Later I realized this was a rather common misreading. Miami is often considered a “diaper city” and continues to butt many jokes despite its growing significance as a market that counts internationalism and diversity among its strongest assets. For instance, the fact that its airport is the second-largest in the U.S. for international passengers and number one for international air freight does not figure into these write-offs.

While for other aspects of its economy, a Miami apologist might say, “Oh, but Miami is a young city, an infant compared to established places like New York,” in the case of the book fair, this would not apply. Miami Book Fair International is 32 this year—old enough to vote, drink, rent a car, and serve as a model for other cities.

For his pioneering efforts, Mr. Kaplan was awarded the National Book Award’s Lifetime Achievement Award in 2011. Following this honor, the recipients of which include Lawrence Ferlinghetti, Maya Angelou and Dave Eggers, Mr. Kaplan arranged to bring the finalists of the National Book Awards (NBA), which takes place the same week as the Miami Book Fair, down to the Sunshine State.

This was the second year the prestigious awards held an event in Miami. NBA outgoing executive director Harold Augenbraum told me that rather than being a trade show, Miami’s book festival was a true “community celebration of reading,” bringing together writers and readers alike.

The ability to create these types of connections is, as Mr. Holdengraber told me, “a mitzvah.”

‘Miami is an international city with international writers. This allows for interesting polyglot conversations to take place.’
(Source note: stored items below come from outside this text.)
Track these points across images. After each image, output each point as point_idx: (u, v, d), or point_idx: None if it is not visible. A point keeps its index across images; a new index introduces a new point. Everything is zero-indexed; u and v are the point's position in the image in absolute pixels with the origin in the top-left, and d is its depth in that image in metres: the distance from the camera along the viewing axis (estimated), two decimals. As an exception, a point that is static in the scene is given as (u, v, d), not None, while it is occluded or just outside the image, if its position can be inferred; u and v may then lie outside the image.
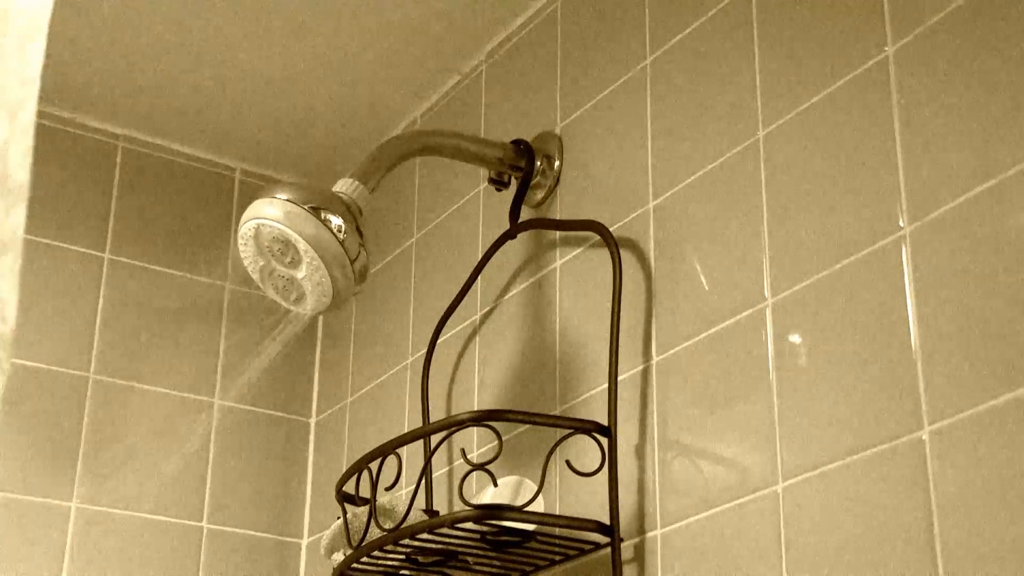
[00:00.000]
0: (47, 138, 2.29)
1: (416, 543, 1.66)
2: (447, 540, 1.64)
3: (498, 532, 1.64)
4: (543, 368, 1.86)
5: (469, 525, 1.62)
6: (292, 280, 1.68)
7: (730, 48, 1.67)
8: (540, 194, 1.94)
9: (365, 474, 1.69)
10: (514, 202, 1.93)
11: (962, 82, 1.36)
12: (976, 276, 1.30)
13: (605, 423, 1.63)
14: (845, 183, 1.47)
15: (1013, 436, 1.23)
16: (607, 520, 1.61)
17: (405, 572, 1.76)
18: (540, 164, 1.94)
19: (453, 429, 1.67)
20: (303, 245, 1.63)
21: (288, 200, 1.64)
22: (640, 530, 1.61)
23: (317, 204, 1.65)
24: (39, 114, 0.99)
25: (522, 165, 1.94)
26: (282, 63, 2.22)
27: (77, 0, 2.08)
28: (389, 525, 1.67)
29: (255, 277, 1.72)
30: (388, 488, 1.68)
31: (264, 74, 2.25)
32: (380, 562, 1.72)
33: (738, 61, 1.65)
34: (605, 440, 1.62)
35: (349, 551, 1.72)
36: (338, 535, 1.78)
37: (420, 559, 1.72)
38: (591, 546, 1.63)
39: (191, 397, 2.32)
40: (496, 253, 1.96)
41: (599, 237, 1.78)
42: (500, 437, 1.68)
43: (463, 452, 1.69)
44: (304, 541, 2.36)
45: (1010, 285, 1.27)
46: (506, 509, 1.59)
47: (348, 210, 1.67)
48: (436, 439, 1.85)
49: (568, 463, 1.60)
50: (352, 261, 1.65)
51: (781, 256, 1.52)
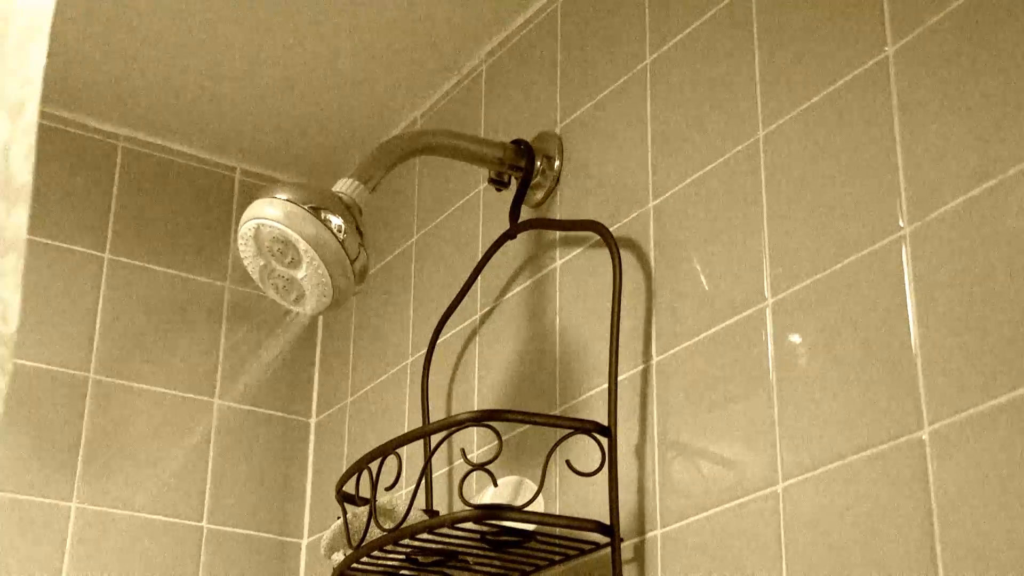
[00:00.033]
0: (47, 138, 2.29)
1: (416, 543, 1.66)
2: (447, 540, 1.64)
3: (498, 532, 1.64)
4: (543, 368, 1.86)
5: (469, 525, 1.61)
6: (292, 280, 1.68)
7: (730, 48, 1.67)
8: (540, 194, 1.94)
9: (365, 474, 1.69)
10: (514, 202, 1.93)
11: (962, 82, 1.36)
12: (976, 276, 1.30)
13: (605, 423, 1.63)
14: (845, 183, 1.47)
15: (1013, 436, 1.23)
16: (607, 520, 1.61)
17: (405, 572, 1.76)
18: (540, 164, 1.94)
19: (453, 429, 1.66)
20: (303, 245, 1.63)
21: (288, 200, 1.64)
22: (640, 530, 1.61)
23: (317, 204, 1.65)
24: (39, 114, 0.99)
25: (522, 165, 1.94)
26: (282, 63, 2.22)
27: (78, 0, 2.08)
28: (389, 525, 1.67)
29: (255, 277, 1.72)
30: (388, 488, 1.68)
31: (264, 74, 2.25)
32: (380, 562, 1.72)
33: (738, 61, 1.65)
34: (605, 440, 1.62)
35: (349, 551, 1.72)
36: (338, 535, 1.78)
37: (420, 559, 1.72)
38: (591, 546, 1.63)
39: (191, 397, 2.32)
40: (496, 253, 1.95)
41: (599, 237, 1.78)
42: (500, 437, 1.68)
43: (463, 452, 1.69)
44: (304, 541, 2.36)
45: (1010, 285, 1.27)
46: (506, 509, 1.59)
47: (348, 210, 1.67)
48: (436, 439, 1.85)
49: (568, 463, 1.60)
50: (352, 261, 1.65)
51: (781, 256, 1.52)
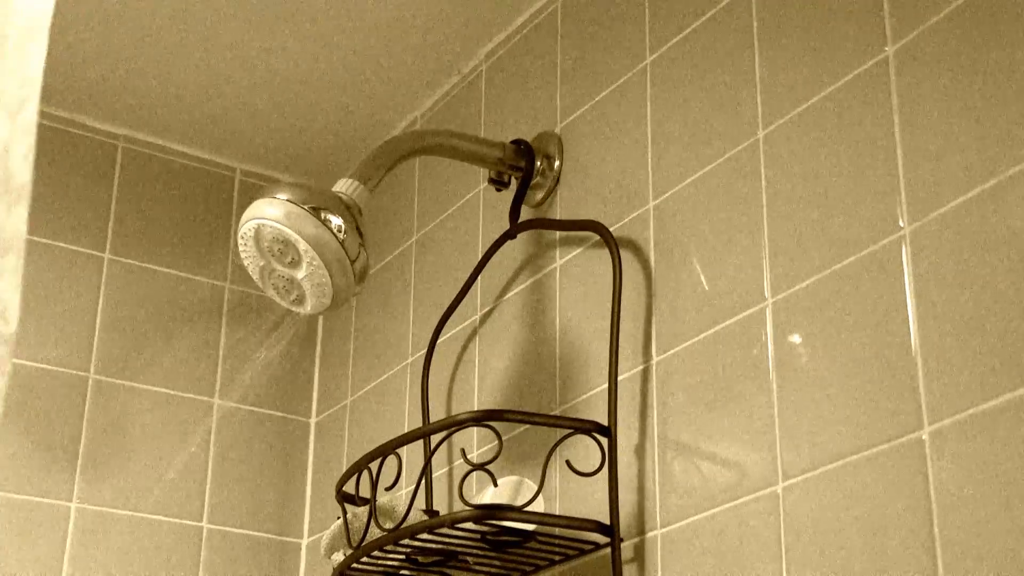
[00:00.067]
0: (47, 138, 2.29)
1: (416, 543, 1.66)
2: (447, 540, 1.64)
3: (498, 532, 1.64)
4: (543, 368, 1.86)
5: (469, 525, 1.61)
6: (292, 280, 1.68)
7: (730, 48, 1.67)
8: (540, 194, 1.94)
9: (365, 474, 1.69)
10: (514, 202, 1.93)
11: (962, 82, 1.36)
12: (976, 276, 1.30)
13: (605, 423, 1.63)
14: (845, 183, 1.47)
15: (1013, 436, 1.23)
16: (607, 520, 1.60)
17: (405, 572, 1.76)
18: (540, 164, 1.94)
19: (453, 429, 1.66)
20: (303, 245, 1.63)
21: (288, 200, 1.64)
22: (640, 530, 1.61)
23: (317, 204, 1.65)
24: (39, 114, 0.99)
25: (522, 165, 1.94)
26: (282, 63, 2.22)
27: (78, 0, 2.08)
28: (389, 525, 1.66)
29: (255, 277, 1.72)
30: (388, 488, 1.68)
31: (264, 74, 2.25)
32: (380, 562, 1.72)
33: (738, 61, 1.65)
34: (605, 440, 1.62)
35: (349, 551, 1.72)
36: (338, 535, 1.78)
37: (420, 559, 1.72)
38: (591, 546, 1.63)
39: (191, 397, 2.32)
40: (496, 253, 1.95)
41: (599, 237, 1.78)
42: (500, 437, 1.68)
43: (463, 452, 1.69)
44: (304, 541, 2.36)
45: (1010, 285, 1.27)
46: (506, 509, 1.59)
47: (348, 210, 1.67)
48: (436, 439, 1.85)
49: (568, 463, 1.60)
50: (352, 261, 1.65)
51: (781, 256, 1.52)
Miami’s internationalism nourishes its literary life. In 2015, VONA, a multigenre writing workshop for writers of color, moved its home base from the San Francisco Bay to the University of Miami (UM). “Miami is an international city with international writers. This allows for interesting polyglot conversations to take place,” said M. Evalina Galang, creative writing director at UM.

At the VONA panel, authors brought readers to Palestine, the Philippines, the Czech Republic, the Ural Mountains and Cuba. While broadening the horizons of the community is one benefit of institutions like VONA and the Miami Book Fair, more importantly, as Ms. Galang explained, creating a space for a multiplicity of identities allows for a more sophisticated discourse—past the point of seeking permission for certain voices to speak, and onto a deeper examination of craft.

But diversity refers to more than just the fair’s international flavor. Pulitzer Prize-winning author and this year’s NBA recipient Adam Johnson told me that what he found striking about the event was its ability to connect the highest-brow literature with the local community. He referenced the fair’s robust programming in children’s books and graphic novels, among others.

For New York Times Book Review Editor Pamela Paul, as well as author Amy Tan—a Miami Book Fair veteran who threw a rousing concert as part of the literary rock group Rock Bottom Remainders—seeing different writers interact and respond to others’ works was particularly special. “I am attracted to this fair as a reader,” she told me, rather than as an industry professional.

“This is my second visit to this book fair. After my first time, I made it my mission to be invited back.”

APERTURES OF THE HEART

No doubt the event facilitates high-level intellectual discourse, but its significance resonates beyond that. Encounters with books are transmuting experiences, not unlike love, or grief. Addressing an audience question on the latter, Ms. Cisneros says that when a person is mourning, their heart is “open, like the aperture of a camera.” Accessing that opening, she says, is what a writer strives for each time she sets out to put words on a page.

This point of aperture is also where readers are transported by books, and the communities formed around them. Or, as Mary Karr said on Saturday, “One way we meet each other is language.” About poetry, her first love, she says that it was “eucharistic.” “You take someone else’s passion or suffering and take it into the meat of your body and you’re changed by it.

“In communion, we all become a community. We are all here,” after all, “because we’re readers.”